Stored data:
◆ ◆ ◆
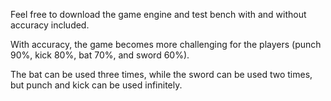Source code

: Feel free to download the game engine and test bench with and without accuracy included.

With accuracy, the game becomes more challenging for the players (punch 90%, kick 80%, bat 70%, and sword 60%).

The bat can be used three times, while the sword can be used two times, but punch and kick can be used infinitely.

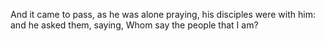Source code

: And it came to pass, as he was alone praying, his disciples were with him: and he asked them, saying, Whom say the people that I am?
◆ ◆ ◆
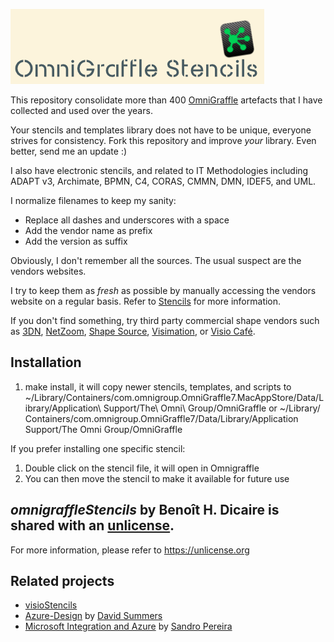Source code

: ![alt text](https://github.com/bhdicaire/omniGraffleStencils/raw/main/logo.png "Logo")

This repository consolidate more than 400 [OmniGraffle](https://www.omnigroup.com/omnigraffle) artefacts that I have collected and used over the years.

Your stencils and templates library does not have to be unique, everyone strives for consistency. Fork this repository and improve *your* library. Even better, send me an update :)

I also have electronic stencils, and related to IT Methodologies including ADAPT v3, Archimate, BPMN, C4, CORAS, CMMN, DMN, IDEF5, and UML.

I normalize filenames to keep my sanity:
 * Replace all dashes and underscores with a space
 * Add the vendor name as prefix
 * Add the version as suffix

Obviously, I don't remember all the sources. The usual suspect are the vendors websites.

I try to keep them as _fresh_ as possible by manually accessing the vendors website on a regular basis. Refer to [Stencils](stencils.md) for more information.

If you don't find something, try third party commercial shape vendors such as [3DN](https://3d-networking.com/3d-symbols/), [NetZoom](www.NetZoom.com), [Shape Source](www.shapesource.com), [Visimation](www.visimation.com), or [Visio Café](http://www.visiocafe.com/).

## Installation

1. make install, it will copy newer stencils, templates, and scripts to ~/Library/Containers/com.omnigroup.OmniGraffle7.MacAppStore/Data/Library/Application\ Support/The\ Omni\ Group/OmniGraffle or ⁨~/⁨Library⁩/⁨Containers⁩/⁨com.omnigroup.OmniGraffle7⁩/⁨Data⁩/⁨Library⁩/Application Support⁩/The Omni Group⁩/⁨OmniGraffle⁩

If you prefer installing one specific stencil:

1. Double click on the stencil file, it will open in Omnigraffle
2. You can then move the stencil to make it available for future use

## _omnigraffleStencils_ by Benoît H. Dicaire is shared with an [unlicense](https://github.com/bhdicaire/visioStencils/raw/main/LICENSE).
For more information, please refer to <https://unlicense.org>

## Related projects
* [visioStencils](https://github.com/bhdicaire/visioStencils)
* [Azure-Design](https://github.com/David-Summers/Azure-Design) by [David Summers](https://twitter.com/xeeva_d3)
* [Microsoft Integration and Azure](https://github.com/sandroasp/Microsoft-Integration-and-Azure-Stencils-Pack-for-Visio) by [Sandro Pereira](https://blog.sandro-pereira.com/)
◆ ◆ ◆
PROBLEM DESCRIPTION: Find each line in the records above that contains "visioStencils", and copy it.

YOUR SOLUTION:
## _omnigraffleStencils_ by Benoît H. Dicaire is shared with an [unlicense](https://github.com/bhdicaire/visioStencils/raw/main/LICENSE).
* [visioStencils](https://github.com/bhdicaire/visioStencils)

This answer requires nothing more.